Il progetto islandese CarbFix sta riducendo di un terzo le emissioni di anidride carbonica della vicina centrale elettrica

L'Islanda trasforma la CO2 in roccia

 

Gli ‘alchimisti’ del XXI secolo trasformano l’anidride carbonica in roccia

(Rinnovabili.it) – Può l’anidride carbonica atmosferica trasformarsi in uan solida roccia?
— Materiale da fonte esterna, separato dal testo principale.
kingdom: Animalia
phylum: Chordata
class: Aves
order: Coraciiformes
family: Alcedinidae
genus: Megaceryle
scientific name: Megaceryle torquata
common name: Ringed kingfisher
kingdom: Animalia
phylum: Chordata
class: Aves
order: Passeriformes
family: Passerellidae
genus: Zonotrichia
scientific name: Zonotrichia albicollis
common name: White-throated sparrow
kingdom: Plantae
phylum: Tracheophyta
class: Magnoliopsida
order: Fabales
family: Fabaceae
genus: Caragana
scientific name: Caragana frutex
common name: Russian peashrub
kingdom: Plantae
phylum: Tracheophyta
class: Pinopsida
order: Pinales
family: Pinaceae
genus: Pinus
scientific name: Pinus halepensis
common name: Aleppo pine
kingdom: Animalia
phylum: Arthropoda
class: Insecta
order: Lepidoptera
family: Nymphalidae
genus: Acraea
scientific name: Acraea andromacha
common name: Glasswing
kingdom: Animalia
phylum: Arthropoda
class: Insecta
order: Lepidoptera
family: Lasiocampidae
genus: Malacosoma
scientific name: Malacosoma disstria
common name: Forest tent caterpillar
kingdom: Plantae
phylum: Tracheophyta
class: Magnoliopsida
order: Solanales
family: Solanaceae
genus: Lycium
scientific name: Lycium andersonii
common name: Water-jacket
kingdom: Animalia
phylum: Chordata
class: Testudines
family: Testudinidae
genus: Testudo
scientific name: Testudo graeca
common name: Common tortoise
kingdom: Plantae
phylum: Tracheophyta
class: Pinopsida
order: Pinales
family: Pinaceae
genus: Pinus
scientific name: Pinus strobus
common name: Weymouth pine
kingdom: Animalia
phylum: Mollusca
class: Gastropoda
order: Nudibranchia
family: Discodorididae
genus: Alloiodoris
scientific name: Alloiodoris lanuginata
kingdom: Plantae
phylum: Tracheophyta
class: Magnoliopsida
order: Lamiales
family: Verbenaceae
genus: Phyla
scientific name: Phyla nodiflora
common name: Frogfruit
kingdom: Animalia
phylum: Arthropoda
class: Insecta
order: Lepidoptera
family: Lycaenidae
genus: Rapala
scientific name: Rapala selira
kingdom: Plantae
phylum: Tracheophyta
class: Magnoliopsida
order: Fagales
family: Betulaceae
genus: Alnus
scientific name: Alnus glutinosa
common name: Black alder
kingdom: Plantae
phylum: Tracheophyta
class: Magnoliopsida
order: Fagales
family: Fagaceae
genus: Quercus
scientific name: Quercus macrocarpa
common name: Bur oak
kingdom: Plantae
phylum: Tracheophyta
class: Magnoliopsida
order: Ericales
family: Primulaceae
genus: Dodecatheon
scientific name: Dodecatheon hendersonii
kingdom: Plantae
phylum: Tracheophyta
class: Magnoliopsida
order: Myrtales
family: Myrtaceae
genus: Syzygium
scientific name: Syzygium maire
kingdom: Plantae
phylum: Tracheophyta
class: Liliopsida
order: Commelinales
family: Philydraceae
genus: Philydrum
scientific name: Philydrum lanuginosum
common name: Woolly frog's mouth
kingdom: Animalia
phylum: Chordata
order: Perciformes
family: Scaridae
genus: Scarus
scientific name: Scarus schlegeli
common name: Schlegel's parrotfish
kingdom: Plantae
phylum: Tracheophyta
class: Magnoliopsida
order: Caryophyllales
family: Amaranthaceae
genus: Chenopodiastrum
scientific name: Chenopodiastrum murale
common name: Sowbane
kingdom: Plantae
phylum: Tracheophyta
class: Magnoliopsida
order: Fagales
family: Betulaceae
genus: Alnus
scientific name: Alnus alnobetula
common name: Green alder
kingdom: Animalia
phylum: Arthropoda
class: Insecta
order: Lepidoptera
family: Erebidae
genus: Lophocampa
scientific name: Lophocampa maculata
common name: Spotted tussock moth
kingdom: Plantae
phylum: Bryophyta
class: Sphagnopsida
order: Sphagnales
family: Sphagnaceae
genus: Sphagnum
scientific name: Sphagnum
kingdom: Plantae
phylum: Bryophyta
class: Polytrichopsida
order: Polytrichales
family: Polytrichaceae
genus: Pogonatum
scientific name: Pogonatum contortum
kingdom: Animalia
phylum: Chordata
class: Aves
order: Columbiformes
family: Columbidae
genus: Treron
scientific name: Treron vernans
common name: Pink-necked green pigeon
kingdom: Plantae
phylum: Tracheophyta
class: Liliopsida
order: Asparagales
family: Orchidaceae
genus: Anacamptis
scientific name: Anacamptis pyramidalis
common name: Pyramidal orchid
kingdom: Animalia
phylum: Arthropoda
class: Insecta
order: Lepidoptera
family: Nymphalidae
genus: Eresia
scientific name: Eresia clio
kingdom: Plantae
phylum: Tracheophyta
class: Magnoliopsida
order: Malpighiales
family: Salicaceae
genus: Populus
Sì ed è quanto sta operativamente sperimentando un team di ricerca in Islanda nell’ambito di CarbFix, un progetto sostenuto dall’Unione Europea dedicato allo stoccaggio a lngo termine della CO2.

CarbFix, in buona sostanza, rappresenta il «processo industriale per catturare CO2 e altri gas acidi da fonti di emissione e stoccarli permanentemente come roccia nel sottosuolo» e tale processo «può essere applicato in relazione alla cattura diretta di CO2 nell’aria», come si legge nel sito del progetto islandese.

L’impianto è situato nella centrale geotermica di Hellisheidi, una delle più grandi al mondo, in cui sono riunite l’Università d’Islanda, il Centro nazionale francese per la ricerca scientifica e la Columbia University statunitense.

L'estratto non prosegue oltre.